Source material.
□ □ □ □ □ □ □
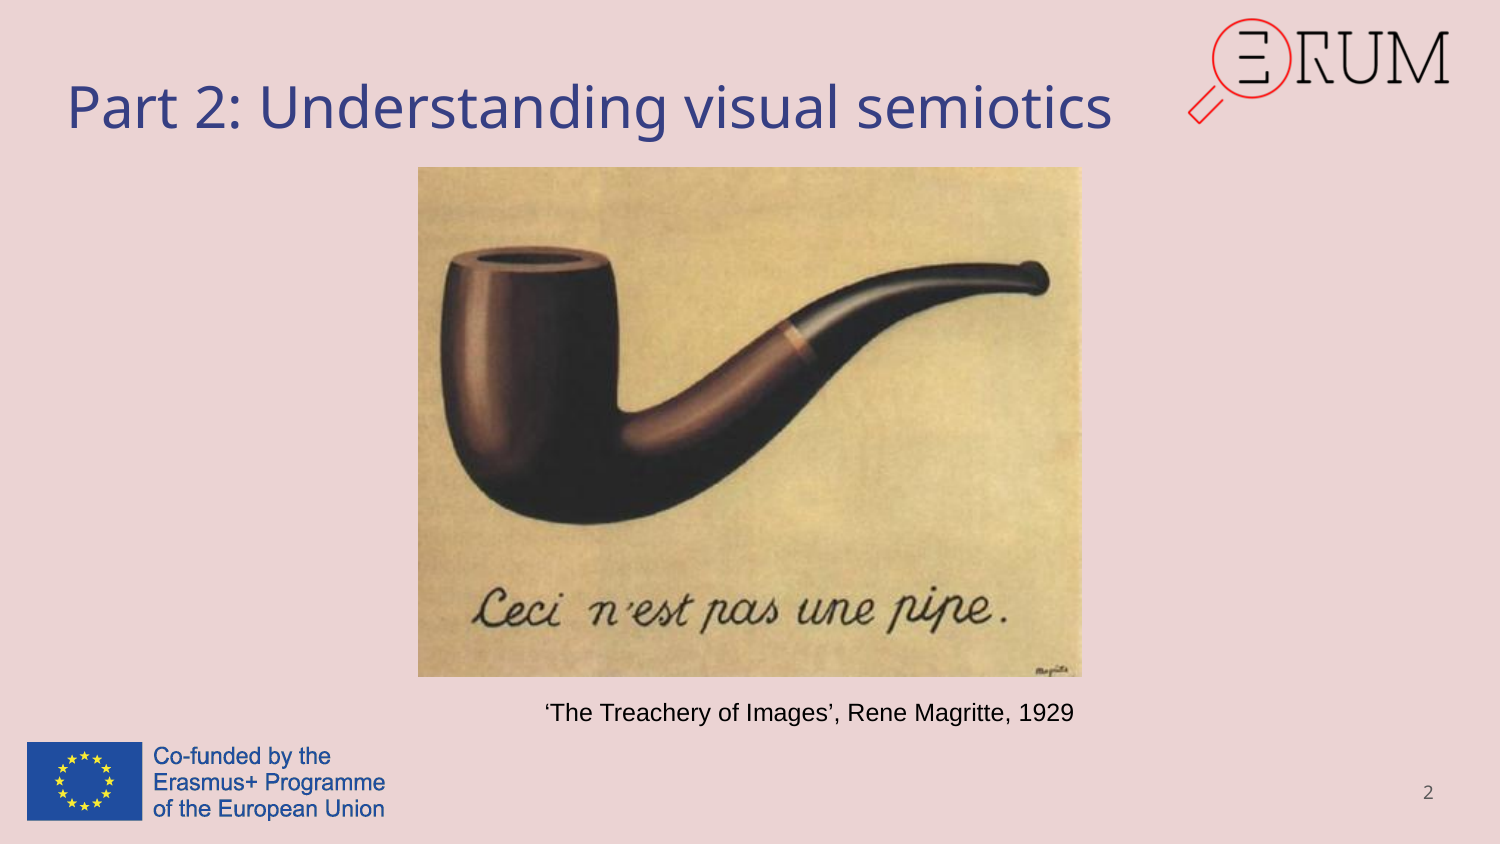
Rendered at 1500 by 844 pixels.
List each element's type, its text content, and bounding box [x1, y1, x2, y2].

picture [27, 742, 385, 821]
picture [418, 167, 1082, 677]
title Part 2: Understanding visual semiotics [51, 55, 1168, 150]
text_box ‘The Treachery of Images’, Rene Magritte, 1929 [529, 689, 1091, 734]
slide_number 2 [1358, 761, 1449, 826]
picture [1136, 0, 1500, 137]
□ □ □ □ □ □ □
Task statement. Everything above except the pictures needs to be reproduced exactly.

Answer below.
Rendered at 1500 by 844 pixels.
List each element's type, its text content, and bounding box [x1, y1, x2, y2].

picture [27, 742, 385, 821]
picture [418, 167, 1082, 677]
title Part 2: Understanding visual semiotics [51, 55, 1168, 150]
text_box ‘The Treachery of Images’, Rene Magritte, 1929 [529, 689, 1091, 734]
slide_number 2 [1358, 761, 1449, 826]
picture [1136, 0, 1500, 137]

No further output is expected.